The food was good, but the discipline irksome and at times farcical. I remember one day coming out of the mess and putting my forage cap on as I stepped through the door. The RAF Sergeant waiting outside promptly ordered me to report for an hours punishment drill that evening for appearing in public bare-headed. You soon acquired a healthy respect for the powers of NCO’s.
Church parade was compulsory every Sunday, but it did at least ensure that the local churches had good congregations. After a few days, we were allowed out into the city and I remember enjoying several free concerts by distinguished musicians. There were a few air raid warnings but I don’t remember any activity in our area.
We were subjected to large doses of square bashing and my previous experience in the OTC and ATC came in useful. Everyone had to try and swim a length of the baths and those who couldn’t received a crash course. Numerous tests were used to confirm our fitness to fly, including a night vision assessment. In this you were seated in a dark room on a chair with a restraining collar round your neck. You had to name the objects or shapes which appeared momentarily on a small screen in front of you.
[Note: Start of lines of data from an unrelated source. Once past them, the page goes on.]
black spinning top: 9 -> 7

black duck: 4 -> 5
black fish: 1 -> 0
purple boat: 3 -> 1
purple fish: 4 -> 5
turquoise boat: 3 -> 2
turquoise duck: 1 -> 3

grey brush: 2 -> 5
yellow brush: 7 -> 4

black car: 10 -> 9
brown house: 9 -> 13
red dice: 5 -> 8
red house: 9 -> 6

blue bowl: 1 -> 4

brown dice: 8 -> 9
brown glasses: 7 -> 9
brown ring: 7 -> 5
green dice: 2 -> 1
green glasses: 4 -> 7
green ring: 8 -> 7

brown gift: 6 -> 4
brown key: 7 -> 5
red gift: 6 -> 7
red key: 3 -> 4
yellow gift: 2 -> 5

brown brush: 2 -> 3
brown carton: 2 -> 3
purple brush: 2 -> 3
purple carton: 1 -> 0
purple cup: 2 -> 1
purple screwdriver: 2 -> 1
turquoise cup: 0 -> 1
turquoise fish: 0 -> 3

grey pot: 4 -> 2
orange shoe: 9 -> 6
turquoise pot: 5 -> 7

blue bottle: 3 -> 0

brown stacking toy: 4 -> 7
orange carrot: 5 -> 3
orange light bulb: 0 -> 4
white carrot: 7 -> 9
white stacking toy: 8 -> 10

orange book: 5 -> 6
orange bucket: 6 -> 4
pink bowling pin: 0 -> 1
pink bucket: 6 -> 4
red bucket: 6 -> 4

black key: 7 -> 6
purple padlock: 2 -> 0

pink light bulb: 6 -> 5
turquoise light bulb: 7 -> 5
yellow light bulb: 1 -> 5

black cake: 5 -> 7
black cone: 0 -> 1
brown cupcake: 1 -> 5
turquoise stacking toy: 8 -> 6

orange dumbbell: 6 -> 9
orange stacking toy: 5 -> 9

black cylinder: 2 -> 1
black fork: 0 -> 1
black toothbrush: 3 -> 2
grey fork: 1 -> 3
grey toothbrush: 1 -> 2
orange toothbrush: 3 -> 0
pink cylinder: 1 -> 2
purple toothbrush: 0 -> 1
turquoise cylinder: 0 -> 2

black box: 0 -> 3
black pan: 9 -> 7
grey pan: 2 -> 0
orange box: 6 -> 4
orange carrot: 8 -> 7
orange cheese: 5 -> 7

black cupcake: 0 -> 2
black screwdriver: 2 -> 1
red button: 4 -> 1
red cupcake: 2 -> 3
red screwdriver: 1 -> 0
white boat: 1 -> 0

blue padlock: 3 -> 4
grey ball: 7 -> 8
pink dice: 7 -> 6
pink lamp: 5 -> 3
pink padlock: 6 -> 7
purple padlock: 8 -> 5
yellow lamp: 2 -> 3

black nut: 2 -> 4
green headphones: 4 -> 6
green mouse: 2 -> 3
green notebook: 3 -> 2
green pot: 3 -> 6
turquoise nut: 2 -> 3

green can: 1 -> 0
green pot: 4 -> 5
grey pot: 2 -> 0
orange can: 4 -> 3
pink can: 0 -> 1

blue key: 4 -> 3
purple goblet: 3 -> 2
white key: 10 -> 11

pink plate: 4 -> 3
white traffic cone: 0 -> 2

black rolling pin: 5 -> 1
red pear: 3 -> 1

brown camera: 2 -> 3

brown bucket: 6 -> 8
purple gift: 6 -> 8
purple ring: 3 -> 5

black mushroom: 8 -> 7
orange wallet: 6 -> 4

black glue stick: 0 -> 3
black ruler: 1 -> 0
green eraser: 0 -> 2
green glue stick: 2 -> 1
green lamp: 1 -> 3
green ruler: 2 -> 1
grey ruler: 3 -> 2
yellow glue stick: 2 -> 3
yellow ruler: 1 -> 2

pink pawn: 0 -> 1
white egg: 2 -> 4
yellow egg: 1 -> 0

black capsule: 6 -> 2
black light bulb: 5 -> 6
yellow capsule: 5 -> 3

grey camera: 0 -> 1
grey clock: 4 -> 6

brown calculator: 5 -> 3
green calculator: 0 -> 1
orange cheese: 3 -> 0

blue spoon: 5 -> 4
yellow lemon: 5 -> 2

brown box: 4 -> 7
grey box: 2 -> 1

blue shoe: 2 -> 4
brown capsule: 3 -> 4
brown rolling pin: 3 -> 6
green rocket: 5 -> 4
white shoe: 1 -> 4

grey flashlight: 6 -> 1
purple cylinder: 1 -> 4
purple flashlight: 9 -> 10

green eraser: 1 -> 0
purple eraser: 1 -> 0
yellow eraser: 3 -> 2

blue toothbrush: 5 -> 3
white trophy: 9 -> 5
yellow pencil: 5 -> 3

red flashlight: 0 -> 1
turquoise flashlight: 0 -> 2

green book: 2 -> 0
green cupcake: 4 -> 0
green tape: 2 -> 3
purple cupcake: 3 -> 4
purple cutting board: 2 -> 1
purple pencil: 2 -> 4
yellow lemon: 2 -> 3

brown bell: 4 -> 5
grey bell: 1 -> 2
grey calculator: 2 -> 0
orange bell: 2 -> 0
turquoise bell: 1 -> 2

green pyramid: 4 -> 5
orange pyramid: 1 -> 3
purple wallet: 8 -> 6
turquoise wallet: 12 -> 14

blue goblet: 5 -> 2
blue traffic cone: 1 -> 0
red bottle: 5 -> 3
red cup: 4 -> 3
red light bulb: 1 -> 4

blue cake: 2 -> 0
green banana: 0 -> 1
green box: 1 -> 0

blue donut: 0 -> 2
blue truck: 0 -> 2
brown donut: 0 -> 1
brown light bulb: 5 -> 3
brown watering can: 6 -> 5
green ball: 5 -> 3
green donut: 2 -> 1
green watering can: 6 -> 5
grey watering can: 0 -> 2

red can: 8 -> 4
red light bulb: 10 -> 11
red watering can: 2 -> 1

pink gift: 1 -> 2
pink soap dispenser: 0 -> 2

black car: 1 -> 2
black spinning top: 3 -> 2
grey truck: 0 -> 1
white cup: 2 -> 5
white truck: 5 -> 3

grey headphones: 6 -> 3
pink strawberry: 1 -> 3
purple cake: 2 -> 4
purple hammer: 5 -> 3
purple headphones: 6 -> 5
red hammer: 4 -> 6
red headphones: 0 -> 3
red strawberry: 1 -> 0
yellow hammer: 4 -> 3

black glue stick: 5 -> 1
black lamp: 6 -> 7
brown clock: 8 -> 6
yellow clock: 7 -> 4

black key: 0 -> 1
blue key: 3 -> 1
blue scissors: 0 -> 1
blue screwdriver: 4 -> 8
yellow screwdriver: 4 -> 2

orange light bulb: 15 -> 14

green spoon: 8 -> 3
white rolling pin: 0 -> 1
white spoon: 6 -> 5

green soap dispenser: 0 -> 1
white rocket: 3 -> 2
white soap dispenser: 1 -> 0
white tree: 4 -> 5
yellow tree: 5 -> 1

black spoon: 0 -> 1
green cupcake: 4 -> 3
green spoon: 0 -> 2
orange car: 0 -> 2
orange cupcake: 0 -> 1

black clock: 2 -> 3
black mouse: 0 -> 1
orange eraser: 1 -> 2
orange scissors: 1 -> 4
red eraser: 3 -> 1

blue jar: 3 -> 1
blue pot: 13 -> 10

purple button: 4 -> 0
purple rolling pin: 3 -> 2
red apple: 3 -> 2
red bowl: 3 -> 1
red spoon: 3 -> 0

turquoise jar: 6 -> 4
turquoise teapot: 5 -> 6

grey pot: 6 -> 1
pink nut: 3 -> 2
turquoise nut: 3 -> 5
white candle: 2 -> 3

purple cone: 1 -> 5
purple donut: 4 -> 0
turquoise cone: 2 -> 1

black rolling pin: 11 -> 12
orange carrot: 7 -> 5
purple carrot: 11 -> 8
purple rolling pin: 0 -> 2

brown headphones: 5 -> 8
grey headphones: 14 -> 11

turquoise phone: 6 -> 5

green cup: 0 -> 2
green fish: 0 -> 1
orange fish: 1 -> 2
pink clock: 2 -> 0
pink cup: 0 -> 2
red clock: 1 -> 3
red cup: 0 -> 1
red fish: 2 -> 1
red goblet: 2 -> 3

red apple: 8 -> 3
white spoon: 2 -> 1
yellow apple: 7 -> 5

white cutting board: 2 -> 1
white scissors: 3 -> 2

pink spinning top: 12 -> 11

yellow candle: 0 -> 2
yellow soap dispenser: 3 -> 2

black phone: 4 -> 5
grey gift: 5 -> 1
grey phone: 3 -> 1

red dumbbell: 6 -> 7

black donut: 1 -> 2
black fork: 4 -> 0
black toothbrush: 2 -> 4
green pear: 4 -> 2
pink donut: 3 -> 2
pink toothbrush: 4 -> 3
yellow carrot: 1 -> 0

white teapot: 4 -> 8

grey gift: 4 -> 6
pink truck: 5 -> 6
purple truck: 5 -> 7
RAF Regents Park opened on 14 June 1941 and received the first intake on 30 June. It closed on 31 August 1944 after more than 115,000 civilians and 44,000 in-service volunteers passed through. Cricket continued, even while flying bombs were passing overhead.
After the war, David Geach, (1923 – 2015)a bomb aimer in the RAF from 1942, fought a one-man battle to commemorate the sacrifices of his fellow aircrew. He felt the cricket ground should be the home for a memorial to recognise that future generations’ leisure had been brought about by the deaths of thousands of young men who had passed through Lord’s for their training. He spent 11 years campaigning until in 1991 the MCC agreed to erect a plaque, the cost to be borne by Geach, although the MCC tried to save space by saying the tribute should be restricted to 24 words. Geach responded to juggle with odd words for a few inches of wall space is bordering on obscenity, given the nature of the subject and in the end the MCC accepted more appropriate wording and the plaque was unveiled in 1992.
In September 2009 a Lancaster bomber flew over the ground during a match against Australia to commemorate the 65th anniversary of the opening of the reception centre.